Он отнял руку и покачал головой.
— Ну, тогда я не буду вас уважать! — вспылила она. — И никогда больше не пойду в вашу церковь!
— Не говорите так опрометчиво.
— Быть может, для него это все равно, если вы не дадите ему погребения?.. Может быть, это все равно? Только ради бога, не разговаривайте со мной, как святой с грешницей, а говорите, как человек с человеком, с несчастным человеком!
Как примирил священник свой ответ со строгими понятиями о сем предмете, которых он, по его мнению, твердо придерживался, мирянин постигнуть не может, хотя и может оправдать.
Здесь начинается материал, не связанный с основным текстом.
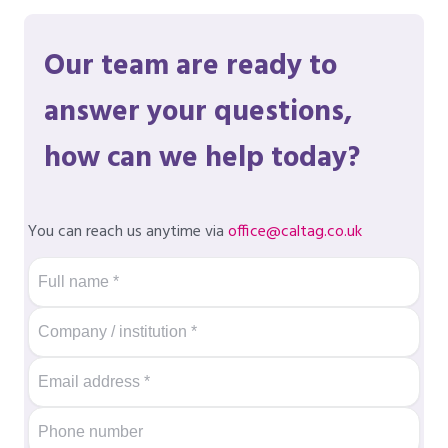
Our team are ready to
answer your questions,
how can we help today?
You can reach us anytime via
office@caltag.co.uk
Тронутый ее горем, он сказал снова:
— Это все равно.
В тот же вечер младенца отнесли на кладбище в маленьком еловом ящике, прикрытом шалью древней старухи, и при свете фонаря похоронили — уплатив могильщику шиллинг и пинту пива — в том жалком уголке божьего сада, где с божьего соизволения растет крапива и где хоронят всех некрещеных младенцев, известных пьяниц, самоубийц и других людей, чьи души обречены на гибель. Несмотря на неподходящую обстановку, Тэсс храбро сделала крестик из двух брусков, связав их обрывком веревки, и, увив его цветами, воткнула в изголовье могилы, когда однажды вечером смогла никем не замеченная пройти на кладбище; в ногах могилы она поставила букет таких же цветов в банке с водой, чтобы они не завяли. Неважно, что глаз постороннего наблюдателя мог заметить на банке слова: «Мармелад Килуела». Глаз материнской любви, провидящий нечто более возвышенное, их не видел.